Dataset items
------------------------------------

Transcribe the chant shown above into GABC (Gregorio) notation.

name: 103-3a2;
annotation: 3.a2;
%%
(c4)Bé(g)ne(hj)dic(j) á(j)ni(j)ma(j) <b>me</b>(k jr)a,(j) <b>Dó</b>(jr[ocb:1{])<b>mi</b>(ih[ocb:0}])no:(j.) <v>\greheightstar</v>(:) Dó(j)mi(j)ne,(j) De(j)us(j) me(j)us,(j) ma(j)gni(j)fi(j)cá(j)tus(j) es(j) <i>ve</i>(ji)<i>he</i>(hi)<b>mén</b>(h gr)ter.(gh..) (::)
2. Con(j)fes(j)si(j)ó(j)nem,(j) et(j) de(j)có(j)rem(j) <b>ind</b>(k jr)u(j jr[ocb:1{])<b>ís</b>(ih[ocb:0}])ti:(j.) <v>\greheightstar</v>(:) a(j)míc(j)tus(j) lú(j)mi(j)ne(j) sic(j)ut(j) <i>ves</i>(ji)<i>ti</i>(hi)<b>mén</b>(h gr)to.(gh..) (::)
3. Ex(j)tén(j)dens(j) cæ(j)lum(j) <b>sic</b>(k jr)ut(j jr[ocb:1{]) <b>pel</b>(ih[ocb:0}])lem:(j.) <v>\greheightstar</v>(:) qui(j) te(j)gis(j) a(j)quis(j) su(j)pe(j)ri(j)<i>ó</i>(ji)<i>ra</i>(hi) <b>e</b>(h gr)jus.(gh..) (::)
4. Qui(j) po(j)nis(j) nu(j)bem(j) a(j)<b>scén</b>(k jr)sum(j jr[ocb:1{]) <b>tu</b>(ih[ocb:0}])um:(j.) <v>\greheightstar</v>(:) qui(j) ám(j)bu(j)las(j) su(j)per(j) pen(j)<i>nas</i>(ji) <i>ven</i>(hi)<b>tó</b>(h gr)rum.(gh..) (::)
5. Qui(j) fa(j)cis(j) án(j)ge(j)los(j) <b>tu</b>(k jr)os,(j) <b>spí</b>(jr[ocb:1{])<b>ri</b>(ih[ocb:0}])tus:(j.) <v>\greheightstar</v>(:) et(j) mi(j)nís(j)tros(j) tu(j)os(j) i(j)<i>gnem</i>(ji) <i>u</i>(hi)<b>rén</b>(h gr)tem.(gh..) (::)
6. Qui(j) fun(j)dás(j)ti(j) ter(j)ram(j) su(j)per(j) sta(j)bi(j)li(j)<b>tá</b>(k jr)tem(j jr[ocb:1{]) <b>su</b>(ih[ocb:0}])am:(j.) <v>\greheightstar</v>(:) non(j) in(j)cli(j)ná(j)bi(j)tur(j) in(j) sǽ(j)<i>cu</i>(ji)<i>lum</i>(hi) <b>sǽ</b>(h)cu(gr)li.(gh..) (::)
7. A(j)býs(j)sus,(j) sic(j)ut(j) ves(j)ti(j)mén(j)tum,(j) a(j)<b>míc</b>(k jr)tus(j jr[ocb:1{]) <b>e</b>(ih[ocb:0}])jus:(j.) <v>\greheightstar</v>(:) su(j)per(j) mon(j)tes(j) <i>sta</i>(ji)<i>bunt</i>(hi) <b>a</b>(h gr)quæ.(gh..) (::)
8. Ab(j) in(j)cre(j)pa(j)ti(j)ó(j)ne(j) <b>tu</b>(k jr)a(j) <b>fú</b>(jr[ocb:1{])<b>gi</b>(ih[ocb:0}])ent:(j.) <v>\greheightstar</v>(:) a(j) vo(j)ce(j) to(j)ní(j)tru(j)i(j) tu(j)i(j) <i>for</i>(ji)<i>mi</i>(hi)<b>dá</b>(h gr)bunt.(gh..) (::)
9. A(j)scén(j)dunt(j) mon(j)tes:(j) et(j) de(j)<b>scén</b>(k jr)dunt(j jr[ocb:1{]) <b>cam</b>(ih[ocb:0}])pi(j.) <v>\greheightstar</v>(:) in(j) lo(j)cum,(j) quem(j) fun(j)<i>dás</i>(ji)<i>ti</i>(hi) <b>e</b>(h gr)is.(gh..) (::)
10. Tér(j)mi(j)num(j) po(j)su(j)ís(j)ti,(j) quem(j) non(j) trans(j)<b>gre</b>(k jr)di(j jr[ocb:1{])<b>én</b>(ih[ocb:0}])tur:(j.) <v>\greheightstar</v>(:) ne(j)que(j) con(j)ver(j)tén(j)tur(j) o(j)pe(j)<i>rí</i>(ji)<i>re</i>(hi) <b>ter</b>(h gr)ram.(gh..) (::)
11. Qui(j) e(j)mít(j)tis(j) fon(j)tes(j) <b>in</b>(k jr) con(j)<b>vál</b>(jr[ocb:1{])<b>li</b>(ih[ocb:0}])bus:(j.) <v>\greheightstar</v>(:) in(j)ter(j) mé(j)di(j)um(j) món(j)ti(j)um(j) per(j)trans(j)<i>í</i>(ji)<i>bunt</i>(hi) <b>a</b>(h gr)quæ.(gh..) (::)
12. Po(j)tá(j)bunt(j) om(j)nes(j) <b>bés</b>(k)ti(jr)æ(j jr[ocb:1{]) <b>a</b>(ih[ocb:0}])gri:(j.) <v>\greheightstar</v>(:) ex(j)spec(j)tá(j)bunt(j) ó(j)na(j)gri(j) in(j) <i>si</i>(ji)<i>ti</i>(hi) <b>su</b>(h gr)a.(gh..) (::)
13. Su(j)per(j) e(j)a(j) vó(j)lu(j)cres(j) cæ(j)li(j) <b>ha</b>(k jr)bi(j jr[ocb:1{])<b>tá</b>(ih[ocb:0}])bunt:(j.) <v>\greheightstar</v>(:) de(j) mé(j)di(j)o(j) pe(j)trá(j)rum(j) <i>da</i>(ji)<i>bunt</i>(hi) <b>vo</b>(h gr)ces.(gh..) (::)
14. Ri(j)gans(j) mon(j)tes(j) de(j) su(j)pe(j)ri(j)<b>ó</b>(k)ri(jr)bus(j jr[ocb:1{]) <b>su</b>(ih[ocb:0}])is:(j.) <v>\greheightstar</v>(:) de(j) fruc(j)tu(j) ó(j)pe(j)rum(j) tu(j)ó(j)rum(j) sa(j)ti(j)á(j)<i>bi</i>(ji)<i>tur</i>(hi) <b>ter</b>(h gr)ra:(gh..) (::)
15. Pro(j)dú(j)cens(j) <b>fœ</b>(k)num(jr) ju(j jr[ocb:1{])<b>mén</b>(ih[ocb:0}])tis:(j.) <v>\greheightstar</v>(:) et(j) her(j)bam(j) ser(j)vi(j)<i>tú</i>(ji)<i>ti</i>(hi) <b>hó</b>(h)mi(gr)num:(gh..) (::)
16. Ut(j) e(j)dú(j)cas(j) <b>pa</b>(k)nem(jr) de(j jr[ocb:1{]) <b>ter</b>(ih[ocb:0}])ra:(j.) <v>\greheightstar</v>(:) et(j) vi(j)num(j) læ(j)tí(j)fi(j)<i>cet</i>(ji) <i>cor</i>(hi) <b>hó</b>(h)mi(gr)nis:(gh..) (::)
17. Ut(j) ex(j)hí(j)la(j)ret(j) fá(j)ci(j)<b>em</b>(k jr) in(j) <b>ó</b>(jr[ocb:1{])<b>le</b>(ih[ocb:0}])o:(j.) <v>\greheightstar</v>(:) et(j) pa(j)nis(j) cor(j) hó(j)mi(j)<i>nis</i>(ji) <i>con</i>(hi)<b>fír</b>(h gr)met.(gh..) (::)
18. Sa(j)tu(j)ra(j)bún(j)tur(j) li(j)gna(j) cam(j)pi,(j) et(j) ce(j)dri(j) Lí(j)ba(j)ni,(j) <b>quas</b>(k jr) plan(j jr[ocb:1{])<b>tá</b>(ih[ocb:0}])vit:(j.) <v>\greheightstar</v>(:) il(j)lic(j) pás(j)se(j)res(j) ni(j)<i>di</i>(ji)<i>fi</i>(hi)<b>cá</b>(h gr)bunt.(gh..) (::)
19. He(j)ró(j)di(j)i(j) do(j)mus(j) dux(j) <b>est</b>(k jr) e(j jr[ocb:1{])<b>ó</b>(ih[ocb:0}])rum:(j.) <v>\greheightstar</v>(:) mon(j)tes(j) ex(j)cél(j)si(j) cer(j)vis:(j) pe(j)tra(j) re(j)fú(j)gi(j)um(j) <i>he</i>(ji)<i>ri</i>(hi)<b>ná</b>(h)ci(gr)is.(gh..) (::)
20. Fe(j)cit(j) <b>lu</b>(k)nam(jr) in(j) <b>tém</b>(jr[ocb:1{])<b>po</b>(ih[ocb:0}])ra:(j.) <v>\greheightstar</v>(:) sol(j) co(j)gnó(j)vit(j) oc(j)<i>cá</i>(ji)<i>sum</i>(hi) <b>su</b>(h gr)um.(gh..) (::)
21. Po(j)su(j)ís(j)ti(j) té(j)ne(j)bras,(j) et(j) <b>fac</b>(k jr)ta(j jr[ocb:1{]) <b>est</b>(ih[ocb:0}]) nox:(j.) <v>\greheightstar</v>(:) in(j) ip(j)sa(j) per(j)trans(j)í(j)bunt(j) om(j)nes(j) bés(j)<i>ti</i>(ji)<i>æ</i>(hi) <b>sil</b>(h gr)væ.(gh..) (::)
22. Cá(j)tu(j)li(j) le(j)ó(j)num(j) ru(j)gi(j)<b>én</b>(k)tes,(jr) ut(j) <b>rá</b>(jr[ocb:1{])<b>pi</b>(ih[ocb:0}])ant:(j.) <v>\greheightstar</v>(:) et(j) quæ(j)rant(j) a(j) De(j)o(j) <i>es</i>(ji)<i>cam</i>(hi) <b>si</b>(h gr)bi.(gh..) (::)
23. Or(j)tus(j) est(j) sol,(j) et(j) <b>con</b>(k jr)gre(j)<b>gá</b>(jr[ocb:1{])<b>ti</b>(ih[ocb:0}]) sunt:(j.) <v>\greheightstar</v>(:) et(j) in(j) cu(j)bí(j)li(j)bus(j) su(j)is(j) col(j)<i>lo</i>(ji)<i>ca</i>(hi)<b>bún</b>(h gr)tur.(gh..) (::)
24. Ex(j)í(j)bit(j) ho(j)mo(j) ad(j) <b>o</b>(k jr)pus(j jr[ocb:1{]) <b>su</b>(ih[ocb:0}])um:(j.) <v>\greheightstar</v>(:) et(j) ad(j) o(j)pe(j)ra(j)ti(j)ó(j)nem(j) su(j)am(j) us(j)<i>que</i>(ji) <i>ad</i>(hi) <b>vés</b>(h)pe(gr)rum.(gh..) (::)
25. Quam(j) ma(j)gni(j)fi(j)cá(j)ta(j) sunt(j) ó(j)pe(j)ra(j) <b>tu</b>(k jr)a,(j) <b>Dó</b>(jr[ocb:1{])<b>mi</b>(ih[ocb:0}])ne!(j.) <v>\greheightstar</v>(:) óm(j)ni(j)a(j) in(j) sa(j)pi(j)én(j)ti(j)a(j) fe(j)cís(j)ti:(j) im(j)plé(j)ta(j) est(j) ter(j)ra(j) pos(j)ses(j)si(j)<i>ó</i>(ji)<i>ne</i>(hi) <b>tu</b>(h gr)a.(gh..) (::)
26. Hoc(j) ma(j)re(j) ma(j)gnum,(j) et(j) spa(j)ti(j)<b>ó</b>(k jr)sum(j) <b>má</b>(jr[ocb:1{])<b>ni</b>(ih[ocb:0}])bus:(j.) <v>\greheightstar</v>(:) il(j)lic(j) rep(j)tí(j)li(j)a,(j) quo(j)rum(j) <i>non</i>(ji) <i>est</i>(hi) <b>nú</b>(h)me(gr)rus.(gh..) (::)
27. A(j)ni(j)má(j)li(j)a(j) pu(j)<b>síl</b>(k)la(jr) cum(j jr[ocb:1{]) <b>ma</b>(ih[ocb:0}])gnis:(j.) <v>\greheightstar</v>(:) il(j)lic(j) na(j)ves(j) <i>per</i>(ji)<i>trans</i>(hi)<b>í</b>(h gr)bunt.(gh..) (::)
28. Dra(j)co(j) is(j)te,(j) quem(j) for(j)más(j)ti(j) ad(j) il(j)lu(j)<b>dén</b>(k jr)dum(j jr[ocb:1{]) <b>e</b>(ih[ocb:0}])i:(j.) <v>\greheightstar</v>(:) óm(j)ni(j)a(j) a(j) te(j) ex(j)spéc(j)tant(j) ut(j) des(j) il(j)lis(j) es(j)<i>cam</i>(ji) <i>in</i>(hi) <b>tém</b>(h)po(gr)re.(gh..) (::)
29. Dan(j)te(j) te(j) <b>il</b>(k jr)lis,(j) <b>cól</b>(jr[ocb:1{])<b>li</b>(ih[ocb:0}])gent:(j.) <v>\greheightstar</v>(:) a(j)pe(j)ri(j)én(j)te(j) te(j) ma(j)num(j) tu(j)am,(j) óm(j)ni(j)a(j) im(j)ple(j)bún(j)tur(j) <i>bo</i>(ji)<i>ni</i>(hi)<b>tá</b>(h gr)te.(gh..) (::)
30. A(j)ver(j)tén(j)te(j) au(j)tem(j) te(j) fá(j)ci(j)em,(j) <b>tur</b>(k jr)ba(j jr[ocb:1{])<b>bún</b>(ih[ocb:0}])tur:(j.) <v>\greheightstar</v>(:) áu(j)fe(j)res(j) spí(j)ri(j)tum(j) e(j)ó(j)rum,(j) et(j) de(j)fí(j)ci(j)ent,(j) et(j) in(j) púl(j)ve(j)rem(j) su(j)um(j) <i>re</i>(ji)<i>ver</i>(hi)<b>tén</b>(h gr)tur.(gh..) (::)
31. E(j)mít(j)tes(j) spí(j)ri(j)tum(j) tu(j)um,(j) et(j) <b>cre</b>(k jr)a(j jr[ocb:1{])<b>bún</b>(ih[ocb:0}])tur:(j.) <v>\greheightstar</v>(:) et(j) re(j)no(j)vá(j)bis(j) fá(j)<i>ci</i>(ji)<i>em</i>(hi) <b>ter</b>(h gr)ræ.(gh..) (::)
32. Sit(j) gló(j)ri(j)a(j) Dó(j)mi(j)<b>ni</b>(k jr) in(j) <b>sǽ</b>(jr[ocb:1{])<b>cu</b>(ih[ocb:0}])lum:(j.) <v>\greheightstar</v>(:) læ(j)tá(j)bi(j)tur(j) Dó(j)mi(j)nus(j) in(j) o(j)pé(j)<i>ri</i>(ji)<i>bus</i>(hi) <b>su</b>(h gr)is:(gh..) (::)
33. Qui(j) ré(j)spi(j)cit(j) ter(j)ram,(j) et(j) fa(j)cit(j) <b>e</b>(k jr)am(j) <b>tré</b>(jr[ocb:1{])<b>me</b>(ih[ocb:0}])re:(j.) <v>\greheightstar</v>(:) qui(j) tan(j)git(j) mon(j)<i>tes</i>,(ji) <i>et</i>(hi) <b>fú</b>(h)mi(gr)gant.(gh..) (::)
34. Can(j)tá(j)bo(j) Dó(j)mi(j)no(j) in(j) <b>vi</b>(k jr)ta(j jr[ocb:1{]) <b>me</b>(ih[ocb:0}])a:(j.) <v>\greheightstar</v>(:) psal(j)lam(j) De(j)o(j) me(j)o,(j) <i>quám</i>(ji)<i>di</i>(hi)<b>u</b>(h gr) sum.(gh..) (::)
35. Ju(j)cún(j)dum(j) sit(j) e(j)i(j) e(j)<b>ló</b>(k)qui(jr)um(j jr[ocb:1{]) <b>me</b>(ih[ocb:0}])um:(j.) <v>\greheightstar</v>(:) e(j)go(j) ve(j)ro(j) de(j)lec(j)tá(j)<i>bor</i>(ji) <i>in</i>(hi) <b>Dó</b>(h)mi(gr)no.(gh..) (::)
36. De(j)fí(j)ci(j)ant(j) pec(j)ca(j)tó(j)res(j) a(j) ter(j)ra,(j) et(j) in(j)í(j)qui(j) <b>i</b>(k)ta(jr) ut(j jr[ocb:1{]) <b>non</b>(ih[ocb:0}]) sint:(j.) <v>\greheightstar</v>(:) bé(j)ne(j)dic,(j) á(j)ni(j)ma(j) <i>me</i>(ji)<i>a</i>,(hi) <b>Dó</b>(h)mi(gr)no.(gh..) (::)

------------------------------------

__Exercise__
From the entries above, copy without any change every line from the line with "name: 103-3a2;" to the line with "2. Con(j)fes(j)si(j)ó(j)nem,(j) et(j)", including both of those lines.

__Final result__
name: 103-3a2;
annotation: 3.a2;
%%
(c4)Bé(g)ne(hj)dic(j) á(j)ni(j)ma(j) <b>me</b>(k jr)a,(j) <b>Dó</b>(jr[ocb:1{])<b>mi</b>(ih[ocb:0}])no:(j.) <v>\greheightstar</v>(:) Dó(j)mi(j)ne,(j) De(j)us(j) me(j)us,(j) ma(j)gni(j)fi(j)cá(j)tus(j) es(j) <i>ve</i>(ji)<i>he</i>(hi)<b>mén</b>(h gr)ter.(gh..) (::)
2. Con(j)fes(j)si(j)ó(j)nem,(j) et(j) de(j)có(j)rem(j) <b>ind</b>(k jr)u(j jr[ocb:1{])<b>ís</b>(ih[ocb:0}])ti:(j.) <v>\greheightstar</v>(:) a(j)míc(j)tus(j) lú(j)mi(j)ne(j) sic(j)ut(j) <i>ves</i>(ji)<i>ti</i>(hi)<b>mén</b>(h gr)to.(gh..) (::)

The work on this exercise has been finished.